By Josh Lederman
WASHINGTON (AP) — President Barack Obama on Tuesday announced an array of measures aimed at the control of firearms in the U.S., using his presidential powers in the absence of legal changes he had implored Congress to pass.
Obama accused the gun lobby of taking Congress hostage, but said “they cannot hold America hostage.” He insisted it was possible to uphold the Second Amendment while doing something to tackle the frequency of mass shootings in the U.S.
“This is not a plot to take away everybody’s guns,” Obama said in a ceremony in the East Room. “You pass a background check, you purchase a firearm. The problem is some gun sellers have been operating under a different set of rules.”
Obama wiped tears away from his eye as he recalled the 20 first-graders who were killed in 2012 at Sandy Hook Elementary School. He paid tribute to the parents, some of whom gathered for the ceremony, who he said had never imagined their child’s life would be cut short by a bullet.
“Every time I think about those kids, it gets me mad,” Obama said.
At the centerpiece of Obama’s plan is the adoption of a broader sweeping definition of gun dealers, a change the administration hopes will increase the number of sales that are subject to background checks. Under current law, only federally licensed gun dealers must conduct background checks on buyers.
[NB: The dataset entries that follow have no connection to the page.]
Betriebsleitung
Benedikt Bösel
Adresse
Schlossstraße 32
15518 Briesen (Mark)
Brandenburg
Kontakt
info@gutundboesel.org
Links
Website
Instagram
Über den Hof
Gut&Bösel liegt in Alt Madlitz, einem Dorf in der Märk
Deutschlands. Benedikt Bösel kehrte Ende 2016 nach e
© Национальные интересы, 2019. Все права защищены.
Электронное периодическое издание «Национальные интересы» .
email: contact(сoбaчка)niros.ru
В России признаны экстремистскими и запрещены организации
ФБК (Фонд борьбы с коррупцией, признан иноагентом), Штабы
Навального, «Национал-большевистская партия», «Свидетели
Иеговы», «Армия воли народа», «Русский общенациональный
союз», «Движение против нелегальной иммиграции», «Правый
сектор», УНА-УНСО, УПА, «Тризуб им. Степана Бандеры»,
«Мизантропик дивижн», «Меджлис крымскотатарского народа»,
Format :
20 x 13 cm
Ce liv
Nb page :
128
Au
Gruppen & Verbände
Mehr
But at gun shows, websites and flea markets, sellers often skirt that requirement by declining to register as licensed dealers.
Aiming to narrow that loophole, the Justice Department’s Bureau of Alcohol, Tobacco, Firearms and Explosives is issuing updated guidance that says the government should deem anyone “in the business” of selling guns to be a dealer, regardless of where he or she sells the guns. To that end, the government will consider other things, including how many guns a person sells, how frequently, and whether those guns are sold for a profit.
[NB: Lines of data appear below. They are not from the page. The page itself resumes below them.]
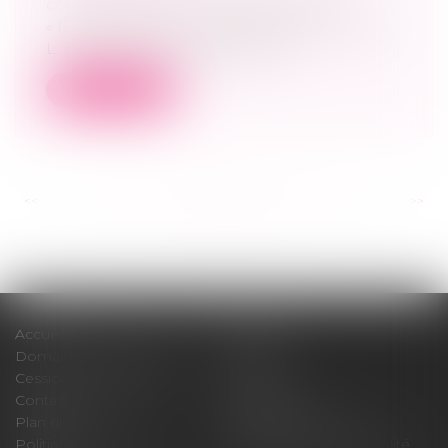
commerciales et professionnelles
« Il résulte de la combinaison des articles
L. 227-1 et L. 227-5 du code de c...
Lire la suite
<<
<
...
101
102
103
104
105
106
107
...
>
>>
Accueil
Cabinet
Domaines d'intervention
Médiation
Cession / Acquisition
Actus
Contact
Honoraires
Plan du site
Mentions légales
Politique de cookies
Politique de confidentialité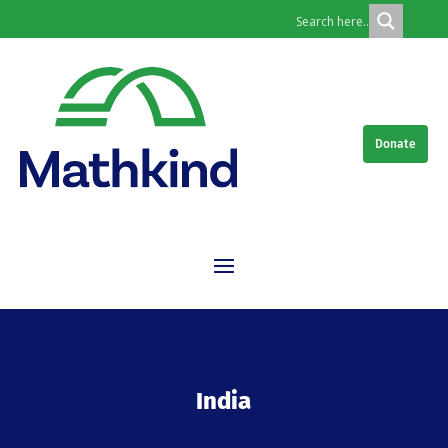
Donate
India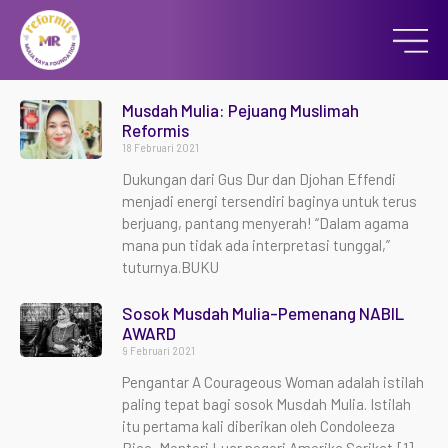
Musdah Mulia: Pejuang Muslimah
Reformis
18 Februari 2021
Dukungan dari Gus Dur dan Djohan Effendi
menjadi energi tersendiri baginya untuk terus
berjuang, pantang menyerah! “Dalam agama
mana pun tidak ada interpretasi tunggal,”
tuturnya.BUKU
Sosok Musdah Mulia-Pemenang NABIL
AWARD
9 Februari 2021
Pengantar A Courageous Woman adalah istilah
paling tepat bagi sosok Musdah Mulia. Istilah
itu pertama kali diberikan oleh Condoleeza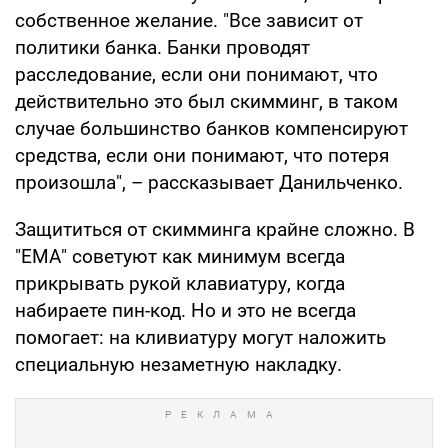
собственное желание. "Все зависит от
политики банка. Банки проводят
расследование, если они понимают, что
действительно это был скимминг, в таком
случае большинство банков компенсируют
средства, если они понимают, что потеря
произошла", – рассказывает Данильченко.
Защититься от скимминга крайне сложно. В
"ЕМА" советуют как минимум всегда
прикрывать рукой клавиатуру, когда
набираете пин-код. Но и это не всегда
помогает: на кливиатуру могут наложить
специальную незаметную накладку.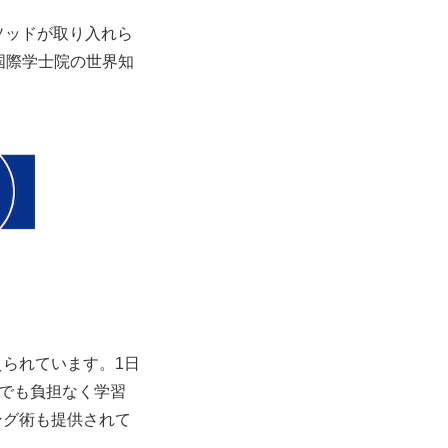
ソッドが取り入れら
、国際学士院の世界知
られています。1日
児でも負担なく学習
ング術も提供されて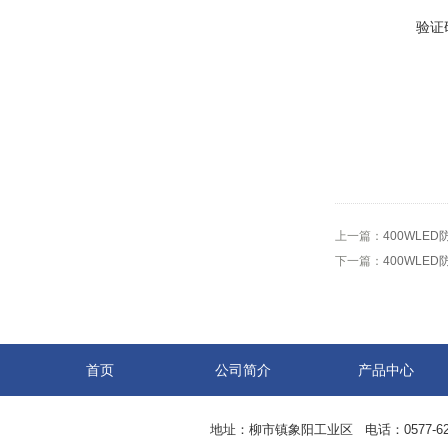
验证
上一篇：
400WLED
下一篇：
400WLE
首页
公司简介
产品中心
地址：柳市镇象阳工业区 电话：0577-62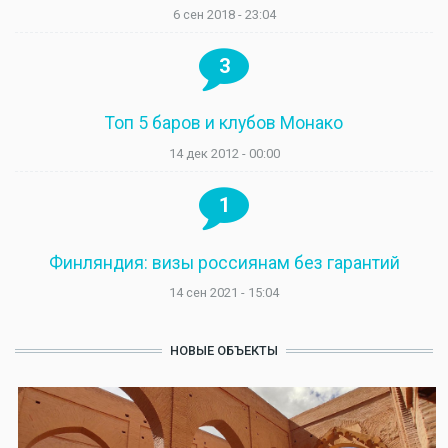
6 сен 2018 - 23:04
3
Топ 5 баров и клубов Монако
14 дек 2012 - 00:00
1
Финляндия: визы россиянам без гарантий
14 сен 2021 - 15:04
НОВЫЕ ОБЪЕКТЫ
The White House also put sellers on notice that the administration planned to strengthen enforcement — including deploying 230 new examiners the FBI will hire to process background checks.
To lend a personal face to the issue, the White House assembled a cross-section of Americans whose lives were altered by the nation’s most searing recent gun attacks, including former Rep. Gabrielle Giffords and the relatives of victims from Charleston, S.C., and Virginia Tech. Mark Barden, whose son was shot to death at Sandy Hook Elementary School, introduced the president with a declaration that “we are better than this.”
Invoking the words of Martin Luther King Jr., Obama said, “We need to feel the fierce urgency of now.”
Obama’s package of executive actions aims to curb what he’s described as a scourge of gun violence in the U.S., punctuated by appalling mass shootings in Newtown, Conn.; Charleston, S.C.; and Tucson, Ariz., among many others. After Newtown, Obama sought far-reaching, bipartisan legislation that went beyond background checks.
When the effort collapsed in the Senate, the White House said it was thoroughly researching the president’s powers to identify every legal step he could take on his own.
A more recent spate of gun-related atrocities, including in San Bernardino, Calif., has spurred the administration to give the firearms control another look, as Obama seeks to make good on a priority that he’s set time and again but has failed until now to advance.